Early versions of BlackBerry OS had the same problem. Pre-4.5 OSes had a horrid garbage collector. If you asked how much free memory the device had, it would very frequently tell you 0 KB, and then moments later the OS would purge 3 MB of garbage. So here your code thinks the device has no free memory, yet it really has 3MB.

I miss C and C++, and manually keeping track of your allocs and deallocs without any wizardry.

Pete Hodgson said...

Thanks for the comments Jeff and Hyeeun.

I wonder if creating explicit short-lived autorelease pools would be one option to allow the use of autorelease in a more deterministic way.

That would introduce even more overhead of course. I'd be interested to find out how much though.

Asif Noor said...

Nice work...The examples chosen were short and well explainatory...
Asif Noor

Anonymous said...

There seem to be diverging opinions about how to handle initialization of ivars in init methods, however your points about memory management are well taken.

Per Apple Memory Management Programming Guide: "The only places you shouldn’t use accessor methods to set an instance variable are in init methods and dealloc. To initialize a counter object with a number object representing zero, you might implement an init method as follows: - init {

self = [super init];

if (self) {

count = [[NSNumber alloc] initWithInteger:0];

}

return self;

}
"
Your "Update" post gives the only example that conforms to the Apple convention, though you remark that you don't like the approach, citing a lack of symmetry and the encouragement of other memory management errors.

My comment is not a criticism or correction, but simply to draw attention to the Apple convention.

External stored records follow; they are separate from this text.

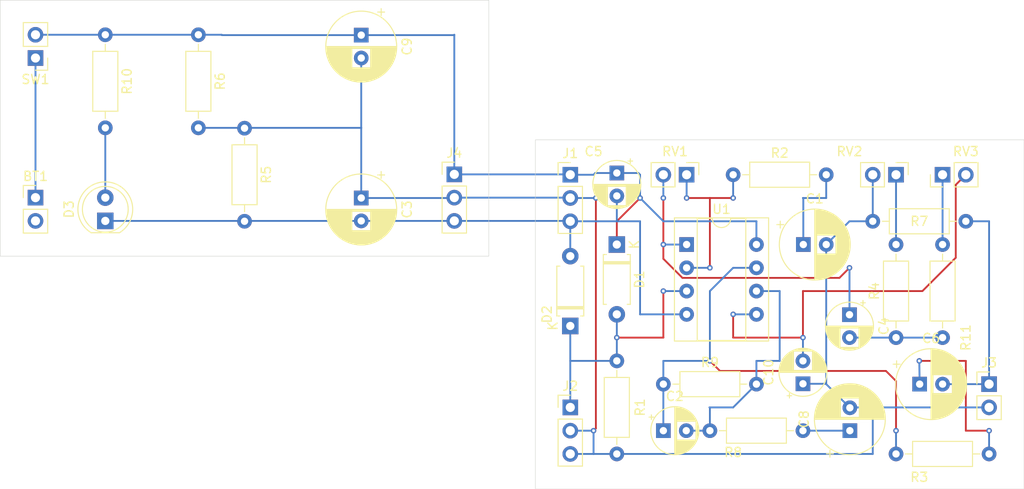
<source format=kicad_pcb>
(kicad_pcb
	(version 20240108)
	(generator "pcbnew")
	(generator_version "8.0")
	(general
		(thickness 1.6)
		(legacy_teardrops no)
	)
	(paper "A4")
	(layers
		(0 "F.Cu" signal)
		(31 "B.Cu" signal)
		(32 "B.Adhes" user "B.Adhesive")
		(33 "F.Adhes" user "F.Adhesive")
		(34 "B.Paste" user)
		(35 "F.Paste" user)
		(36 "B.SilkS" user "B.Silkscreen")
		(37 "F.SilkS" user "F.Silkscreen")
		(38 "B.Mask" user)
		(39 "F.Mask" user)
		(40 "Dwgs.User" user "User.Drawings")
		(41 "Cmts.User" user "User.Comments")
		(42 "Eco1.User" user "User.Eco1")
		(43 "Eco2.User" user "User.Eco2")
		(44 "Edge.Cuts" user)
		(45 "Margin" user)
		(46 "B.CrtYd" user "B.Courtyard")
		(47 "F.CrtYd" user "F.Courtyard")
		(48 "B.Fab" user)
		(49 "F.Fab" user)
		(50 "User.1" user)
		(51 "User.2" user)
		(52 "User.3" user)
		(53 "User.4" user)
		(54 "User.5" user)
		(55 "User.6" user)
		(56 "User.7" user)
		(57 "User.8" user)
		(58 "User.9" user)
	)
	(setup
		(pad_to_mask_clearance 0)
		(allow_soldermask_bridges_in_footprints no)
		(pcbplotparams
			(layerselection 0x00010fc_ffffffff)
			(plot_on_all_layers_selection 0x0000000_00000000)
			(disableapertmacros no)
			(usegerberextensions no)
			(usegerberattributes yes)
			(usegerberadvancedattributes yes)
			(creategerberjobfile yes)
			(dashed_line_dash_ratio 12.000000)
			(dashed_line_gap_ratio 3.000000)
			(svgprecision 4)
			(plotframeref no)
			(viasonmask no)
			(mode 1)
			(useauxorigin no)
			(hpglpennumber 1)
			(hpglpenspeed 20)
			(hpglpendiameter 15.000000)
			(pdf_front_fp_property_popups yes)
			(pdf_back_fp_property_popups yes)
			(dxfpolygonmode yes)
			(dxfimperialunits yes)
			(dxfusepcbnewfont yes)
			(psnegative no)
			(psa4output no)
			(plotreference yes)
			(plotvalue yes)
			(plotfptext yes)
			(plotinvisibletext no)
			(sketchpadsonfab no)
			(subtractmaskfromsilk no)
			(outputformat 1)
			(mirror no)
			(drillshape 1)
			(scaleselection 1)
			(outputdirectory "")
		)
	)
	(net 0 "")
	(net 1 "Net-(BT1-+)")
	(net 2 "VEE")
	(net 3 "GNDREF")
	(net 4 "VCC")
	(net 5 "Net-(C1-Pad1)")
	(net 6 "Net-(U1B--)")
	(net 7 "Net-(C2-Pad1)")
	(net 8 "Net-(C4-Pad2)")
	(net 9 "Net-(C4-Pad1)")
	(net 10 "Net-(J3-Pin_1)")
	(net 11 "Net-(C6-Pad1)")
	(net 12 "Net-(C8-Pad1)")
	(net 13 "Net-(U1B-+)")
	(net 14 "Net-(D1-A)")
	(net 15 "Net-(D3-Pad2)")
	(net 16 "Net-(U1A--)")
	(net 17 "Net-(R4-Pad2)")
	(net 18 "Net-(R11-Pad2)")
	(footprint "Resistor_THT:R_Axial_DIN0207_L6.3mm_D2.5mm_P10.16mm_Horizontal" (layer "F.Cu") (at 43.22 22.82 -90))
	(footprint "Capacitor_THT:CP_Radial_D7.5mm_P2.50mm" (layer "F.Cu") (at 121.96 60.96))
	(footprint "Resistor_THT:R_Axial_DIN0207_L6.3mm_D2.5mm_P10.16mm_Horizontal" (layer "F.Cu") (at 93.98 60.96))
	(footprint "Capacitor_THT:CP_Radial_D5.0mm_P2.50mm" (layer "F.Cu") (at 93.98 66.04))
	(footprint "Capacitor_THT:CP_Radial_D5.0mm_P2.50mm" (layer "F.Cu") (at 88.9 37.910888 -90))
	(footprint "Connector_PinHeader_2.54mm:PinHeader_1x02_P2.54mm_Vertical" (layer "F.Cu") (at 96.52 38.1 -90))
	(footprint "Connector_PinHeader_2.54mm:PinHeader_1x03_P2.54mm_Vertical" (layer "F.Cu") (at 83.82 63.5))
	(footprint "Capacitor_THT:CP_Radial_D7.5mm_P2.50mm" (layer "F.Cu") (at 109.26 45.72))
	(footprint "Resistor_THT:R_Axial_DIN0207_L6.3mm_D2.5mm_P10.16mm_Horizontal" (layer "F.Cu") (at 88.9 58.42 -90))
	(footprint "Capacitor_THT:CP_Radial_D7.5mm_P2.50mm" (layer "F.Cu") (at 114.34 66.04 90))
	(footprint "Resistor_THT:R_Axial_DIN0207_L6.3mm_D2.5mm_P10.16mm_Horizontal" (layer "F.Cu") (at 33.06 22.82 -90))
	(footprint "Resistor_THT:R_Axial_DIN0207_L6.3mm_D2.5mm_P10.16mm_Horizontal" (layer "F.Cu") (at 48.26 33.02 -90))
	(footprint "Connector_PinHeader_2.54mm:PinHeader_1x03_P2.54mm_Vertical" (layer "F.Cu") (at 71.16 38.06))
	(footprint "Connector_PinHeader_2.54mm:PinHeader_1x02_P2.54mm_Vertical" (layer "F.Cu") (at 124.46 38.1 90))
	(footprint "Connector_PinHeader_2.54mm:PinHeader_1x02_P2.54mm_Vertical" (layer "F.Cu") (at 25.44 40.6))
	(footprint "Capacitor_THT:CP_Radial_D5.0mm_P2.50mm"
		(layer "F.Cu")
		(uuid "694df742-a34f-4260-9628-e7302e9cf439")
		(at 109.22 60.92 90)
		(descr "CP, Radial series, Radial, pin pitch=2.50mm, , diameter=5mm, Electrolytic Capacitor")
		(tags "CP Radial series Radial pin pitch 2.50mm  diameter 5mm Electrolytic Capacitor")
		(property "Reference" "C10"
			(at 1.25 -3.75 90)
			(layer "F.SilkS")
			(uuid "8b633aa7-c33e-4aa3-8c99-c8caae35e4c1")
			(effects
				(font
					(size 1 1)
					(thickness 0.15)
				)
			)
		)
		(property "Value" "1nF"
			(at -2.58 -2.54 180)
			(layer "F.Fab")
			(uuid "e35fc431-414c-4771-bceb-2920e53029e3")
			(effects
				(font
					(size 1 1)
					(thickness 0.15)
				)
			)
		)
		(property "Footprint" "Capacitor_THT:CP_Radial_D5.0mm_P2.50mm"
			(at 0 0 90)
			(unlocked yes)
			(layer "F.Fab")
			(hide yes)
			(uuid "7a1425c7-bdbe-418a-a418-64fb65dafe8f")
			(effects
				(font
					(size 1.27 1.27)
					(thickness 0.15)
				)
			)
		)
		(property "Datasheet" ""
			(at 0 0 90)
			(unlocked yes)
			(layer "F.Fab")
			(hide yes)
			(uuid "32430521-42cd-4315-9d41-91f3a51b8250")
			(effects
				(font
					(size 1.27 1.27)
					(thickness 0.15)
				)
			)
		)
		(property "Description" "Unpolarized capacitor"
			(at 0 0 90)
			(unlocked yes)
			(layer "F.Fab")
			(hide yes)
			(uuid "1c60b2bd-dc8c-4b36-8021-2ddf71cbfc1a")
			(effects
				(font
					(size 1.27 1.27)
					(thickness 0.15)
				)
			)
		)
		(property ki_fp_filters "C_*")
		(path "/cd292e57-ec6b-4747-b624-fa8c02997387")
		(sheetname "Stammblatt")
		(sheetfile "duo-piezo-preamp.kicad_sch")
		(attr through_hole)
		(fp_line
			(start 1.29 -2.58)
			(end 1.29 2.58)
			(stroke
				(width 0.12)
				(type solid)
			)
			(layer "F.SilkS")
			(uuid "cd8eda83-42b4-4416-8aa8-724ed8584d96")
		)
		(fp_line
			(start 1.25 -2.58)
			(end 1.25 2.58)
			(stroke
				(width 0.12)
				(type solid)
			)
			(layer "F.SilkS")
			(uuid "87841a07-a1b0-48a2-a4f5-329b3d4fb511")
		)
		(fp_line
			(start 1.33 -2.579)
			(end 1.33 2.579)
			(stroke
				(width 0.12)
				(type solid)
			)
			(layer "F.SilkS")
			(uuid "ef004a1f-7aea-43f5-96b9-14e0cdab1145")
		)
		(fp_line
			(start 1.37 -2.578)
			(end 1.37 2.578)
			(stroke
				(width 0.12)
				(type solid)
			)
			(layer "F.SilkS")
			(uuid "c5070df8-8b41-41fa-b405-78ccc4f99ff9")
		)
		(fp_line
			(start 1.41 -2.576)
			(end 1.41 2.576)
			(stroke
				(width 0.12)
				(type solid)
			)
			(layer "F.SilkS")
			(uuid "d1793615-f518-47ec-8c23-ed97a66a00d0")
		)
		(fp_line
			(start 1.45 -2.573)
			(end 1.45 2.573)
			(stroke
				(width 0.12)
				(type solid)
			)
			(layer "F.SilkS")
			(uuid "961d6dd2-293b-479f-a729-e817204f5bbd")
		)
		(fp_line
			(start 1.49 -2.569)
			(end 1.49 -1.04)
			(stroke
				(width 0.12)
				(type solid)
			)
			(layer "F.SilkS")
			(uuid "35d65fda-b9a3-42b9-9bbc-c90e1e4d73c1")
		)
		(fp_line
			(start 1.53 -2.565)
			(end 1.53 -1.04)
			(stroke
				(width 0.12)
				(type solid)
			)
			(layer "F.SilkS")
			(uuid "9c2c55a5-4a9f-4309-9f8f-2e6638e2b21e")
		)
		(fp_line
			(start 1.57 -2.561)
			(end 1.57 -1.04)
			(stroke
				(width 0.12)
				(type solid)
			)
			(layer "F.SilkS")
			(uuid "c490204b-2156-4161-9da4-2ce88eb6cdd6")
		)
		(fp_line
			(start 1.61 -2.556)
			(end 1.61 -1.04)
			(stroke
				(width 0.12)
				(type solid)
			)
			(layer "F.SilkS")
			(uuid "303b4fcf-4110-45d7-bc5c-09c867799965")
		)
		(fp_line
			(start 1.65 -2.55)
			(end 1.65 
... [209999 chars truncated]
</source>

Thanks for your post and explanations.

Symphist said...

Hi, Obj-C noob with a C++ background here.

There is something that is not clear to me. In your first paragraph, you say that feathers was never released. That's simply because we didn't call dealloc on it right? The second version of that code didn't help me understand.

Thanks for your marvelous tutorial!

Unknown said...

@Symphist, feathers is never released because its reference count is never reduced down to 0, thus the memory system will never call dealloc.

However, you should NEVER explicitly call dealloc on an object yourself (aside from the [super dealloc] call inside a dealloc implementation). You must manage memory using retain, release, autorelease and friends.

Anonymous said...

Thank you so much for this clear explanation. I started as a designer and am facing memory management for the first time. This is a life saver.